Une naine brune est-elle une étoile ou une planète ?
Une naine brune naît comme une étoile, par contraction d’un nuage de gaz et de poussière, mais c’est un objet substellaire trop peu massif pour entretenir la fusion de l’hydrogène ordinaire dans son cœur. Certaines peuvent brûler du deutérium ou du lithium au début de leur vie ; il serait donc faux de dire qu’elles « ne peuvent réaliser aucune fusion ». Même si beaucoup sont plus massives que les planètes, une seule valeur de masse ne suffit pas à déterminer entièrement leur nature.
- Nature Objet substellaire incapable d’entretenir durablement la fusion de l’hydrogène
- Lumière Elle libère la chaleur conservée depuis sa formation, puis refroidit et s’assombrit avec le temps.
- Observation Son atmosphère froide la rend plus facile à détecter en infrarouge qu’en lumière visible.
- Classification Vers les températures plus basses, les naines brunes se répartissent surtout entre les types spectraux M, L, T et Y.
Pourquoi les limites de masse ne forment-elles pas une ligne fixe ?
Les présentations grand public situent souvent les naines brunes entre environ 13 et 80 masses de Jupiter. La valeur inférieure est liée aux conditions permettant la fusion du deutérium, et la valeur supérieure à celles d’une fusion durable de l’hydrogène ordinaire. Ces limites changent toutefois avec la composition chimique, l’âge et la définition adoptée. L’Union astronomique internationale ne fixe pas non plus de limite supérieure unique et universelle entre planètes et naines brunes. Treize et quatre-vingts sont donc des repères pratiques, pas des lois classant automatiquement tous les objets.
Une naine brune n’est pas une « étoile ratée », mais un objet substellaire doté de sa propre atmosphère et de sa propre météo.
Que révèlent les types spectraux L, T et Y ?
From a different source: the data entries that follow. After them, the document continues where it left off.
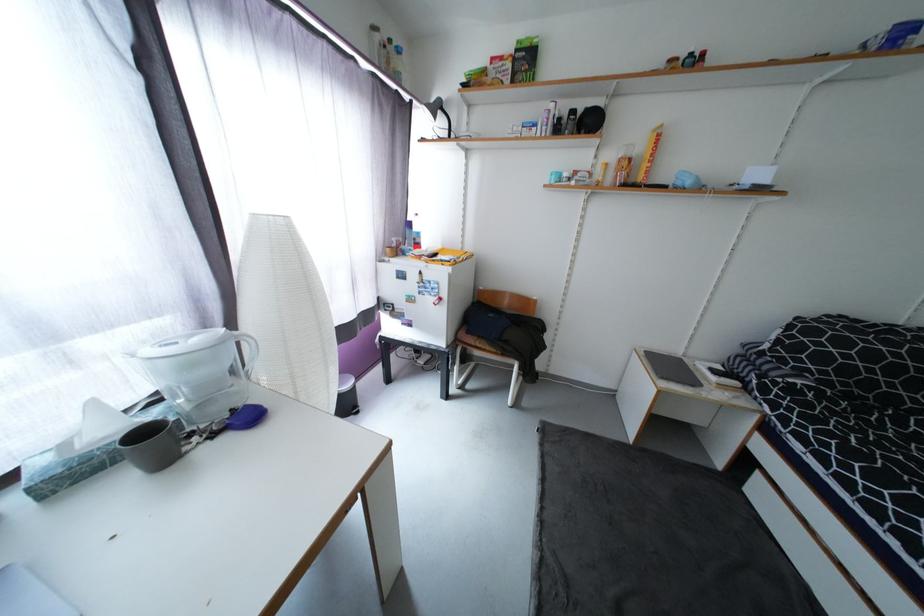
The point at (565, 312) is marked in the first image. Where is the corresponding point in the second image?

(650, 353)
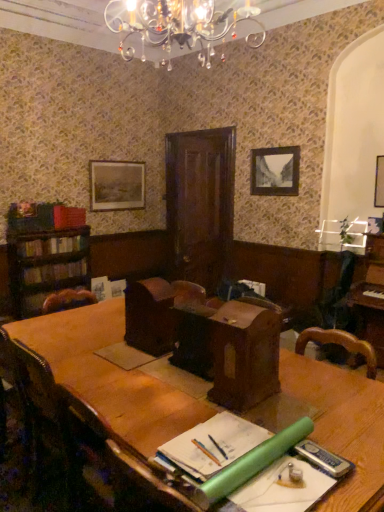
I want to click on free space in front of brown leather armchair at center, the first armchair when ordered from left to right, so click(x=145, y=361).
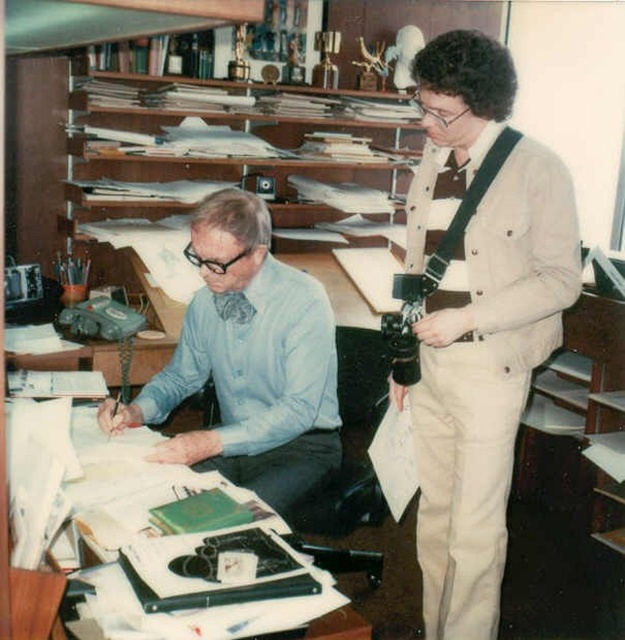
Who is shorter, beige cotton shirt at right or blue shirt at center?

Result: blue shirt at center is shorter.

Can you confirm if beige cotton shirt at right is thinner than blue shirt at center?

Indeed, beige cotton shirt at right has a lesser width compared to blue shirt at center.

Is point (466, 196) less distant than point (266, 428)?

Yes, point (466, 196) is in front of point (266, 428).

This screenshot has width=625, height=640. I want to click on beige cotton shirt at right, so click(486, 384).

Who is higher up, wooden shelves at upper center or white paper at center?

wooden shelves at upper center is above.

You are a GUI agent. You are given a task and a screenshot of the screen. Output one action in this format:
    pyautogui.click(x=<x>, y=<y>)
    Task: Click on the wooden shelves at upper center
    The image size is (625, 640).
    Given the screenshot: What is the action you would take?
    pyautogui.click(x=241, y=148)

What do you see at coordinates (241, 148) in the screenshot? The height and width of the screenshot is (640, 625). I see `wooden shelves at upper center` at bounding box center [241, 148].

Find the location of `wooden shelves at upper center`. wooden shelves at upper center is located at coordinates (241, 148).

The height and width of the screenshot is (640, 625). What do you see at coordinates (486, 384) in the screenshot?
I see `beige cotton shirt at right` at bounding box center [486, 384].

Can you confirm if beige cotton shirt at right is shorter than wooden shelves at upper center?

| Type spectral | Caractéristiques atmosphériques représentatives | Point de vigilance |
| L | On observe des poussières chaudes, des nuages de condensats et des signatures d’hydrures métalliques. | Certaines très petites étoiles peuvent aussi être de type L. |
| T | L’absorption du méthane devient nette et la structure des nuages change. | Le type spectral reflète surtout la température atmosphérique et le spectre, pas la masse. |
| Y | Les naines brunes les plus froides connues appartiennent à ce type. | À basse température, la chimie et les modèles de nuages deviennent plus complexes. |
Pourquoi reste-t-il tant à étudier dans des objets si froids ?
Les atmosphères des naines brunes présentent des nuages, des vents, de l’absorption moléculaire et des variations de luminosité. Des indices d’aurores et de chimie hors équilibre sont aussi étudiés chez certaines d’entre elles. Leur masse se situe entre celle des étoiles et celle des planètes géantes, tandis que leur taille est généralement proche de celle de Jupiter : elles permettent donc de comparer l’effet d’une forte gravité et d’une basse température sur une atmosphère. Les naines brunes errantes, qui ne sont pas noyées dans la lumière d’une étoile, servent également de laboratoires naturels pour interpréter les atmosphères d’exoplanètes géantes.
Comment distinguer une naine brune d’une planète géante ?
Une approche consiste à examiner le mode de formation. Les naines brunes se formeraient comme les étoiles, par l’effondrement gravitationnel de nuages moléculaires, tandis que les planètes croissent généralement dans des disques autour des étoiles. Dans l’Univers réel, il est difficile de reconstituer directement l’histoire de formation, et des objets de masse planétaire flottant librement ont aussi été découverts. Il faut considérer ensemble la masse, la relation orbitale, l’atmosphère et l’environnement ; les usages scientifiques ne sont pas non plus entièrement uniformes. Cette page présente donc la naine brune comme un « objet substellaire », ni planète ni étoile, tout en précisant que le débat sur la frontière demeure.
L’absence de fusion durable de l’hydrogène est une caractéristique essentielle, mais elle n’exclut pas de brèves phases de fusion du deutérium ou du lithium.